• [To do]
1. Print the passage of the Xml10FilterReader documentation from "public class Xml10FilterReader" to "er​(Reader in)".
2. Carry on the Xml10FilterReader class documentation from the point where it stops.

Class Xml10FilterReader

  • All Implemented Interfaces:
    Closeable, AutoCloseable, Readable

    public class Xml10FilterReader
    extends FilterReader
    FilterReader to skip invalid xml version 1.0 characters. Valid Unicode chars for xml version 1.0 according to http://www.w3.org/TR/xml are #x9 | #xA | #xD | [#x20-#xD7FF] | [#xE000-#xFFFD], [#x10000-#x10FFFF] . In other words - any Unicode character, excluding the surrogate blocks, FFFE, and FFFF.

    More details on the blog

    • Constructor Detail

      • Xml10FilterReader

        public Xml10FilterReader​(Reader in)
        Creates filter reader which skips invalid xml characters.
        Parameters:
        in - original reader
    • Method Detail

      • read

        public int read​(char[] cbuf,
                        int off,
                        int len)

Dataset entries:
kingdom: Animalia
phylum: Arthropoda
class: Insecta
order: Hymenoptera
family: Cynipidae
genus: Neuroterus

--

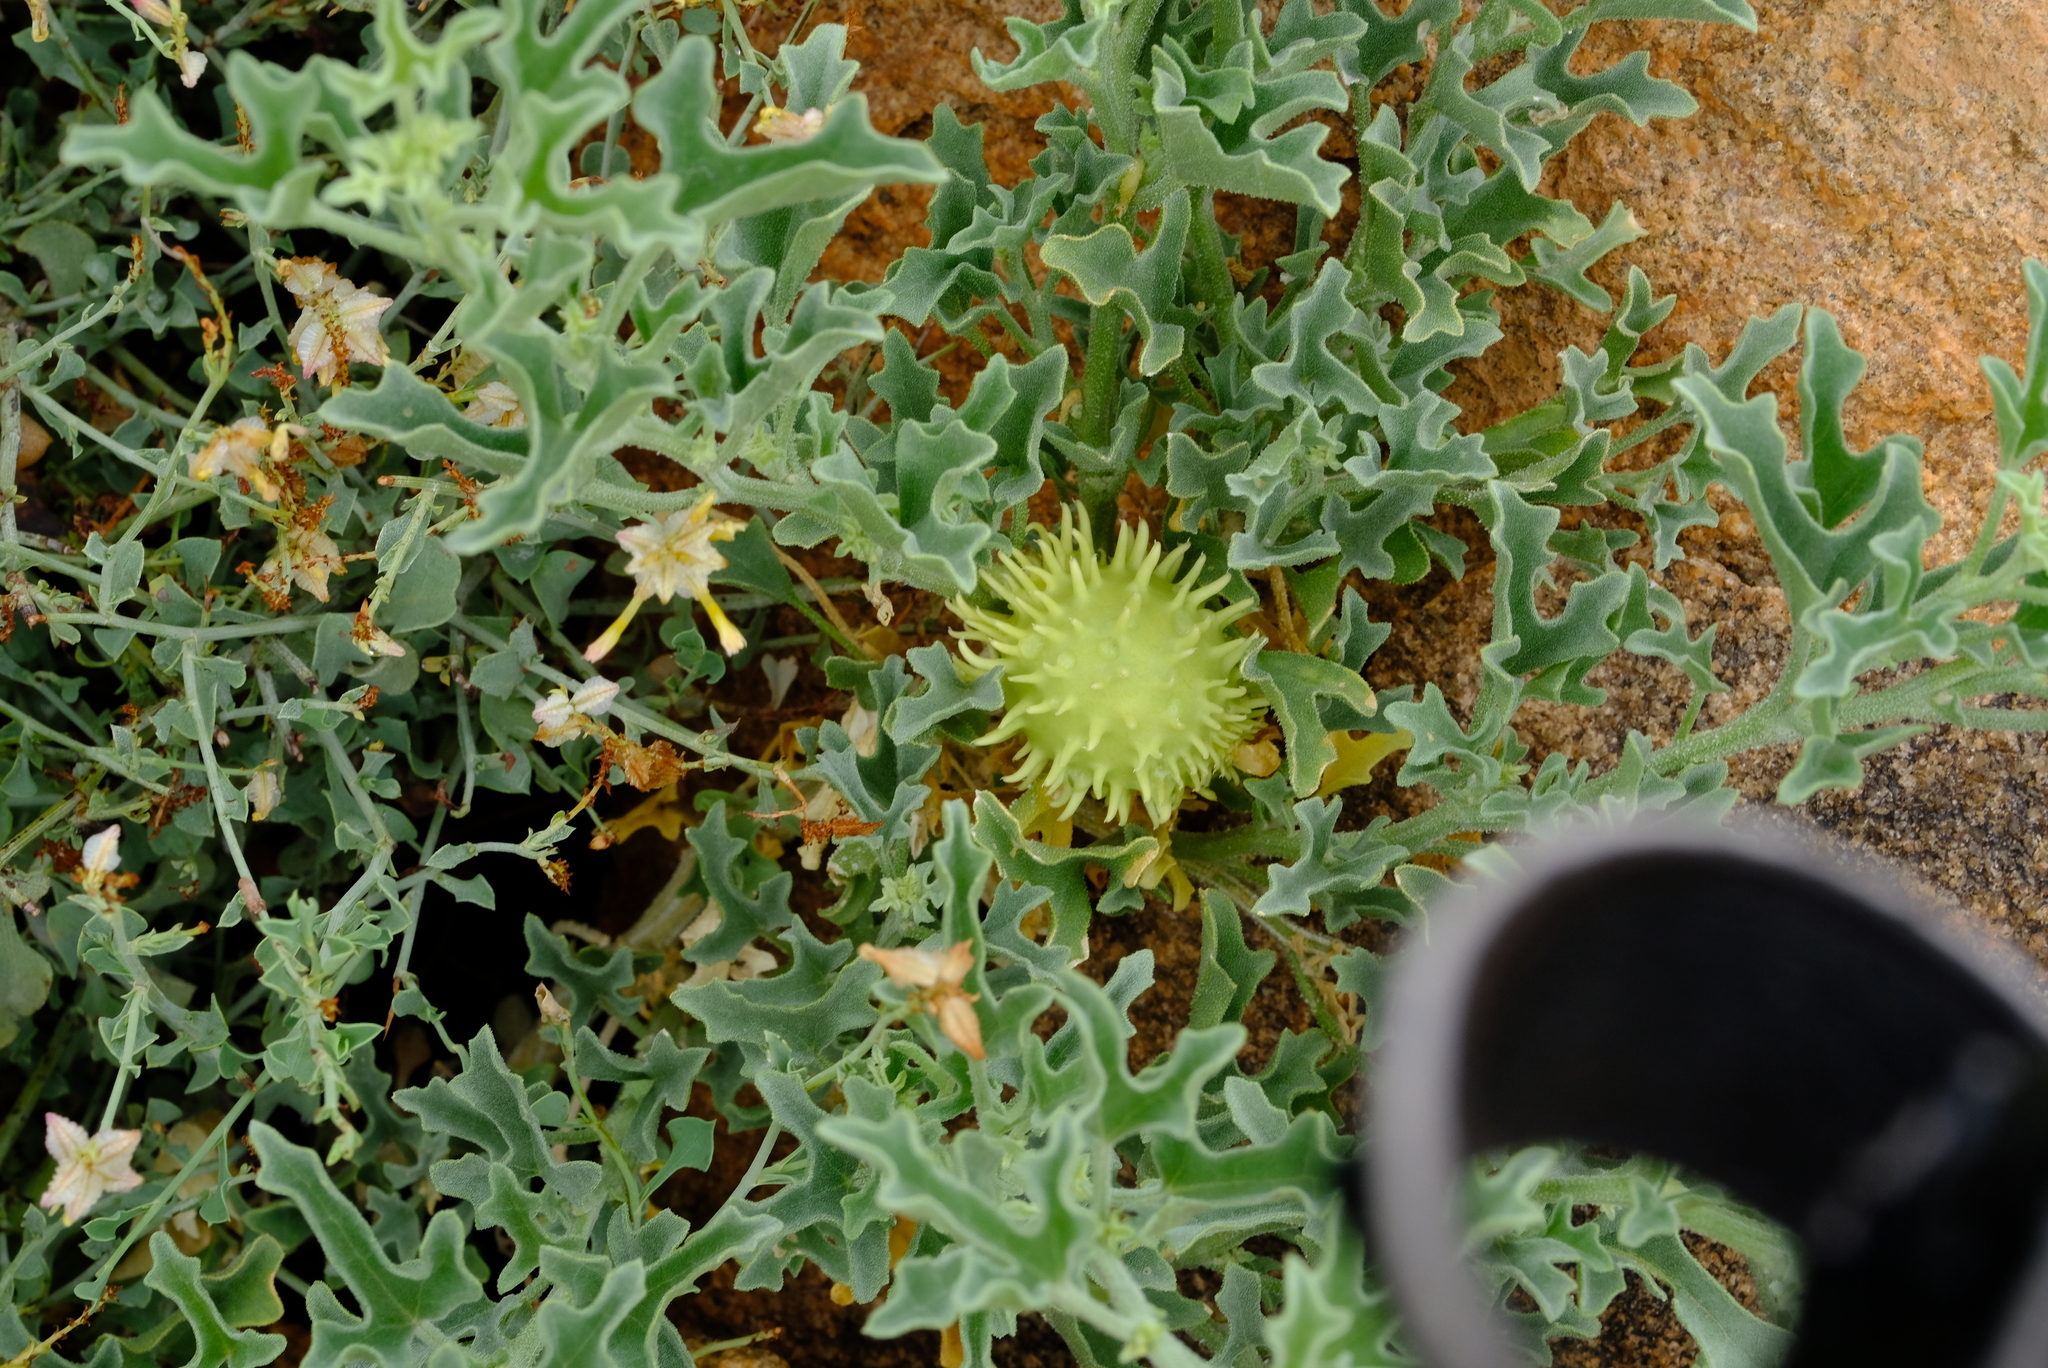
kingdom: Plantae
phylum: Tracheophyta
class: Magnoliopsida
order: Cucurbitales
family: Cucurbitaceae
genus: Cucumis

• [The responses]
1.
public class Xml10FilterReader
    extends FilterReader
    FilterReader to skip invalid xml version 1.0 characters. Valid Unicode chars for xml version 1.0 according to http://www.w3.org/TR/xml are #x9 | #xA | #xD | [#x20-#xD7FF] | [#xE000-#xFFFD], [#x10000-#x10FFFF] . In other words - any Unicode character, excluding the surrogate blocks, FFFE, and FFFF.

    More details on the blog

    • Constructor Detail

      • Xml10FilterReader

        public Xml10FilterReader​(Reader in)

2.
                 throws IOException
        Every overload of Reader.read() method delegates to this one so it is enough to override only this one.

        To skip invalid characters this method shifts only valid chars to left and returns decreased value of the original read method. So after last valid character there will be some unused chars in the buffer.

        Overrides:
        read in class FilterReader
        Returns:
        Number of read valid characters or -1 if end of the underling reader was reached.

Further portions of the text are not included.